I obeyed her. The long boots were at first difficult to manage. They were tight. Their tops fell but three inches below the dark bands of the stocking tops. I would have difficulty in walking in them, I said. The corset nipped my waist. My hips blossomed. The corset framed my navel beneath an upward curve. My belly gleamed white.
“You will walk in them slowly and with stately tread—that is their purpose, Beatrice. Try.”
I moved from her. I walked. The high heels teetered. My legs were constrained. I felt the movements of my bottom, naked.
“Stand!” she commanded me. I stood, my back to her. She drew upon my wrists and brought them behind my back. A metal clink—a clink of steel. My wrists were bound. I wanted to cry and hide my face. Next she secured my ankles. Why?
“Lie do
wn. Beatrice.”
I was bundled on to the bed, face down. “I don't want to,” I said. I did not know what I meant. Jenny tut-tutted and arranged the tops of my stockings above the rimming leather. My toes were cramped in the boots. Jenny turned my face and bent and kissed my mouth. Full lips. Rose lips. She straightened and her eyes were solemn, full of night.
“You will stay so a little while,” she told me. She moved away. A chinking of metal as I tried to move.
“Please don't, Jenny.”
She was at the door. “I always loved you, Beatrice,” she said.
“Please don't, Jenny.”
She did not hear. The door closed. I was alone with my aloneness. In the night. Where was Caroline? I listened as I listened when a child, on evenings when the curtains were drawn in my room against the evening light. I listened now, I heard. There were footsteps, soft voices. Voices heard, unheard. Was it the wind? I was half naked and bound, strange in my half-nudity and bonds. Jenny was naughty. She would come and release me and I would dress in my summer dress and we would picnic. Caroline would be tied to a tree.
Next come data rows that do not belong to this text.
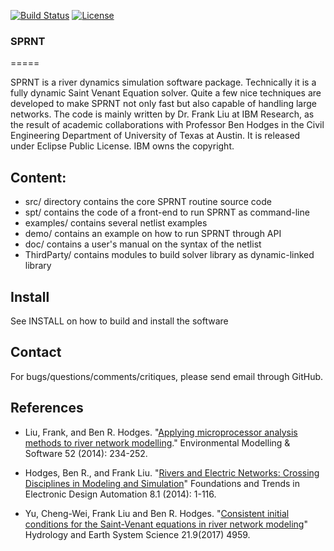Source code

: [![Build Status](https://travis-ci.org/frank-y-liu/SPRNT.svg?branch=master)](https://travis-ci.org/frank-y-liu/SPRNT)
[![License](https://img.shields.io/badge/License-EPL%201.0-red.svg)](https://opensource.org/licenses/EPL-1.0)

### SPRNT 

=====

SPRNT is a river dynamics simulation software package. Technically it is a fully dynamic
Saint Venant Equation solver. Quite a few nice techniques are developed to make SPRNT not 
only fast but also capable of handling large networks. The code is mainly written by
Dr. Frank Liu at IBM Research, as the result of academic collaborations with Professor Ben
Hodges in the Civil Engineering Department of University of Texas at Austin. It is released
under Eclipse Public License. IBM owns the copyright.

## Content: 
* src/        directory contains the core SPRNT routine source code
* spt/        contains the code of a front-end to run SPRNT as command-line 
* examples/   contains several netlist examples
* demo/       contains an example on how to run SPRNT through API
* doc/        contains a user's manual on the syntax of the netlist
* ThirdParty/ contains modules to build solver library as dynamic-linked library  

## Install
See INSTALL on how to build and install the software

## Contact
For bugs/questions/comments/critiques, please send email through GitHub.

## References

* Liu, Frank, and Ben R. Hodges. "[Applying microprocessor analysis methods to river
network modelling](https://dx.doi.org/10.1016/j.envsoft.2013.09.013)." Environmental Modelling & Software 52 (2014): 234-252.

* Hodges, Ben R., and Frank Liu. "[Rivers and Electric Networks: Crossing Disciplines in
Modeling and Simulation](https://dx.doi.org/10.1561/1000000033)" Foundations and Trends in Electronic Design Automation 8.1
(2014): 1-116.

* Yu, Cheng-Wei, Frank Liu and Ben R. Hodges. "[Consistent initial conditions for the Saint-Venant equations in river network modeling](https://doi.org/10.5194/hess-21-4959-2017)" Hydrology and Earth System Science 21.9(2017) 4959.  

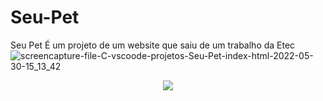 # Seu-Pet
Seu Pet  É um projeto de um website que saiu de um trabalho da Etec
![screencapture-file-C-vscoode-projetos-Seu-Pet-index-html-2022-05-30-15_13_42](https://user-images.githubusercontent.com/86318311/171044999-5bc6cf2e-315e-4057-af60-54ecdffd0f1e.png)



<p align="center">
<img src="http://img.shields.io/static/v1?label=STATUS&message=EM%20DESENVOLVIMENTO&color=GREEN&style=for-the-badge"/>
</p>
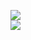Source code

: [![](https://img.shields.io/badge/Made%20With-Github%20Spray-lightgrey.svg?style=for-the-badge&logo=github)](https://github.com/Annihil/github-spray#3242)  
[![](https://i.imgur.com/2DrTn0Z.gif)](https://github.com/Annihil/github-spray)
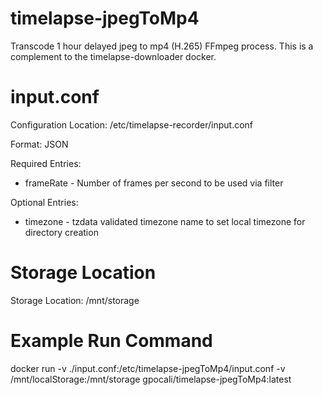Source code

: # timelapse-jpegToMp4
 Transcode 1 hour delayed jpeg to mp4 (H.265) FFmpeg process.  This is a complement to the timelapse-downloader docker.
 
# input.conf
Configuration Location: /etc/timelapse-recorder/input.conf

Format: JSON

Required Entries:
 - frameRate - Number of frames per second to be used via filter

Optional Entries:
 - timezone - tzdata validated timezone name to set local timezone for directory creation
 
# Storage Location
 Storage Location: /mnt/storage
 
# Example Run Command
 docker run -v ./input.conf:/etc/timelapse-jpegToMp4/input.conf -v /mnt/localStorage:/mnt/storage gpocali/timelapse-jpegToMp4:latest
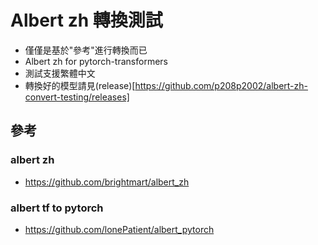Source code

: 
# Albert zh 轉換測試
- 僅僅是基於"參考"進行轉換而已
- Albert zh for pytorch-transformers
- 測試支援繁體中文
- 轉換好的模型請見(release)[https://github.com/p208p2002/albert-zh-convert-testing/releases]

## 參考
### albert zh
- https://github.com/brightmart/albert_zh
### albert tf to pytorch
- https://github.com/lonePatient/albert_pytorch
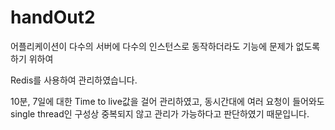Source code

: # handOut2

어플리케이션이 다수의 서버에 다수의 인스턴스로 동작하더라도 기능에 문제가 없도록 하기 위하여

Redis를 사용하여 관리하였습니다.

10분, 7일에 대한 Time to live값을 걸어 관리하였고,
동시간대에 여러 요청이 들어와도 single thread인 구성상 중복되지 않고 관리가 가능하다고 판단하였기 때문입니다.
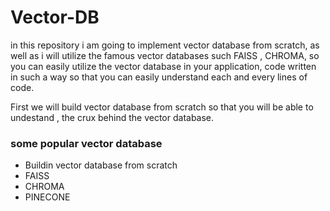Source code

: # Vector-DB

in this repository i am going to implement vector database from scratch, as well as i will utilize the famous vector databases such FAISS , CHROMA,
so you can easily utilize the vector database in your application,
code written in such a way so that you can easily understand each and every lines of code.

First we will build vector database from scratch so that you will be able to undestand , the crux behind the vector database.

### some popular vector database
* Buildin vector database from scratch
* FAISS
* CHROMA
* PINECONE
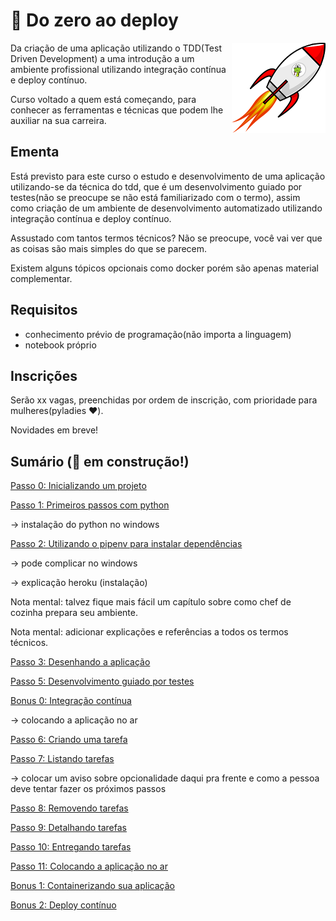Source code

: # :rocket: Do zero ao deploy

<p align="center">
  <img style="float: right;" src="python_rocket.png" alt="Python in a rocket"/>
</p>

Da criação de uma aplicação utilizando o TDD(Test Driven Development) a uma introdução a um ambiente profissional utilizando integração contínua e deploy contínuo.

Curso voltado a quem está começando, para conhecer as ferramentas e técnicas que podem lhe auxiliar na sua carreira.

## Ementa

Está previsto para este curso o estudo e desenvolvimento de uma aplicação utilizando-se da técnica do tdd, que é um desenvolvimento guiado por testes(não se preocupe se não está familiarizado com o termo), assim como criação de um ambiente de desenvolvimento automatizado utilizando integração contínua e deploy contínuo.

Assustado com tantos termos técnicos? Não se preocupe, você vai ver que as coisas são mais simples do que se parecem.

Existem alguns tópicos opcionais como docker porém são apenas material complementar.

## Requisitos

- conhecimento prévio de programação(não importa a linguagem)
- notebook próprio

## Inscrições

Serão xx vagas, preenchidas por ordem de inscrição, com prioridade para mulheres(pyladies :hearts:).

Novidades em breve!

## Sumário (:construction: em construção!)

[Passo 0: Inicializando um projeto](passo00.md)

[Passo 1: Primeiros passos com python](passo01.md) 

-> instalação do python no windows

[Passo 2: Utilizando o pipenv para instalar dependências](passo02.md) 

-> pode complicar no windows

-> explicação heroku (instalação)

Nota mental: talvez fique mais fácil um capítulo sobre como chef de cozinha prepara seu ambiente.

Nota mental: adicionar explicações e referências a todos os termos técnicos.

[Passo 3: Desenhando a aplicação](passo03.md)

[Passo 5: Desenvolvimento guiado por testes](passo05.md)

[Bonus 0: Integração contínua](bonus00.md)

-> colocando a aplicação no ar

[Passo 6: Criando uma tarefa](passo06.md)

[Passo 7: Listando tarefas](passo07.md)

-> colocar um aviso sobre opcionalidade daqui pra frente e como a pessoa deve tentar fazer os próximos passos

[Passo 8: Removendo tarefas](passo08.md)

[Passo 9: Detalhando tarefas](passo09.md)

[Passo 10: Entregando tarefas](passo10.md)

[Passo 11: Colocando a aplicação no ar](passo11.md)

[Bonus 1: Containerizando sua aplicação](bonus01.md)

[Bonus 2: Deploy contínuo](bonus02.md)
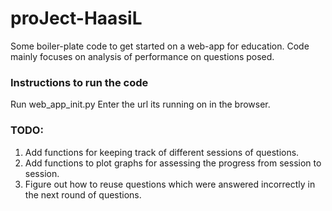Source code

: # proJect-HaasiL

Some boiler-plate code to get started on a web-app for education. 
Code mainly focuses on analysis of performance on questions posed.

### Instructions to run the code
Run web_app_init.py 
Enter the url its running on in the browser. 

### TODO: 
1. Add functions for keeping track of different sessions of questions. 
2. Add functions to plot graphs for assessing the progress from session to session. 
3. Figure out how to reuse questions which were answered incorrectly in the next round of questions. 
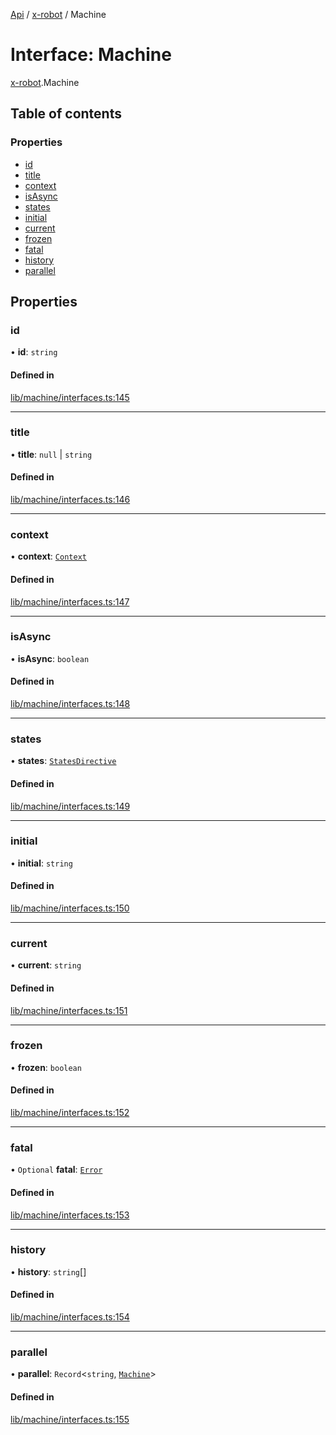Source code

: [Api](../README.md) / [x-robot](../modules/x_robot.md) / Machine

# Interface: Machine

[x-robot](../modules/x_robot.md).Machine

## Table of contents

### Properties

- [id](x_robot.Machine.md#id)
- [title](x_robot.Machine.md#title)
- [context](x_robot.Machine.md#context)
- [isAsync](x_robot.Machine.md#isasync)
- [states](x_robot.Machine.md#states)
- [initial](x_robot.Machine.md#initial)
- [current](x_robot.Machine.md#current)
- [frozen](x_robot.Machine.md#frozen)
- [fatal](x_robot.Machine.md#fatal)
- [history](x_robot.Machine.md#history)
- [parallel](x_robot.Machine.md#parallel)

## Properties

### id

• **id**: `string`

#### Defined in

[lib/machine/interfaces.ts:145](https://github.com/Masquerade-Circus/x-robot/blob/5edbfcd/lib/machine/interfaces.ts#L145)

___

### title

• **title**: ``null`` \| `string`

#### Defined in

[lib/machine/interfaces.ts:146](https://github.com/Masquerade-Circus/x-robot/blob/5edbfcd/lib/machine/interfaces.ts#L146)

___

### context

• **context**: [`Context`](x_robot.Context.md)

#### Defined in

[lib/machine/interfaces.ts:147](https://github.com/Masquerade-Circus/x-robot/blob/5edbfcd/lib/machine/interfaces.ts#L147)

___

### isAsync

• **isAsync**: `boolean`

#### Defined in

[lib/machine/interfaces.ts:148](https://github.com/Masquerade-Circus/x-robot/blob/5edbfcd/lib/machine/interfaces.ts#L148)

___

### states

• **states**: [`StatesDirective`](x_robot.StatesDirective.md)

#### Defined in

[lib/machine/interfaces.ts:149](https://github.com/Masquerade-Circus/x-robot/blob/5edbfcd/lib/machine/interfaces.ts#L149)

___

### initial

• **initial**: `string`

#### Defined in

[lib/machine/interfaces.ts:150](https://github.com/Masquerade-Circus/x-robot/blob/5edbfcd/lib/machine/interfaces.ts#L150)

___

### current

• **current**: `string`

#### Defined in

[lib/machine/interfaces.ts:151](https://github.com/Masquerade-Circus/x-robot/blob/5edbfcd/lib/machine/interfaces.ts#L151)

___

### frozen

• **frozen**: `boolean`

#### Defined in

[lib/machine/interfaces.ts:152](https://github.com/Masquerade-Circus/x-robot/blob/5edbfcd/lib/machine/interfaces.ts#L152)

___

### fatal

• `Optional` **fatal**: [`Error`]( https://developer.mozilla.org/en-US/docs/Web/JavaScript/Reference/Global_Objects/Error )

#### Defined in

[lib/machine/interfaces.ts:153](https://github.com/Masquerade-Circus/x-robot/blob/5edbfcd/lib/machine/interfaces.ts#L153)

___

### history

• **history**: `string`[]

#### Defined in

[lib/machine/interfaces.ts:154](https://github.com/Masquerade-Circus/x-robot/blob/5edbfcd/lib/machine/interfaces.ts#L154)

___

### parallel

• **parallel**: `Record`<`string`, [`Machine`](x_robot.Machine.md)\>

#### Defined in

[lib/machine/interfaces.ts:155](https://github.com/Masquerade-Circus/x-robot/blob/5edbfcd/lib/machine/interfaces.ts#L155)

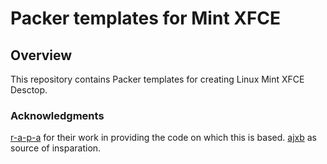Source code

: # Packer templates for Mint XFCE

## Overview

This repository contains Packer templates for creating Linux Mint XFCE Desctop.

### Acknowledgments

[r-a-p-a](https://github.com/r-a-p-a) for their work in providing the code on which this is based.
[ajxb](https://github.com/ajxb/packer-linuxmint) as source of insparation.
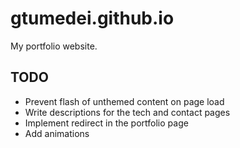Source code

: # gtumedei.github.io

My portfolio website.

## TODO

- Prevent flash of unthemed content on page load
- Write descriptions for the tech and contact pages
- Implement redirect in the portfolio page
- Add animations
She would watch our small white teeth nibbling cakes. Lemonade would gurgle down our throats. The world would never come to an end.
Did Caroline remove her chemise in the attic?
I heard voices. Caroline's voice. She was laughing. Jenny was laughing. I knew I must not call out in my calling. They stopped outside my door and went on up. I imagined in my imaginings my uncle waiting for her in the attic room.
It was quiet again. The walls are thick. I dozed. Tight in my bonds I dozed. The door opened. Was it a dream? Through slits of eyelids I saw Jenny. She was dressed as I was dressed save that there was no silver in her stockings nor in her corset. She wore drawers of black satin, but they had no legs. Their lines swept up between her thighs.
Aunt Maude entered behind her. The door was closed. From her ears dangled rubies in long gold pendants. Her mouth was carmine. In her hand the whip.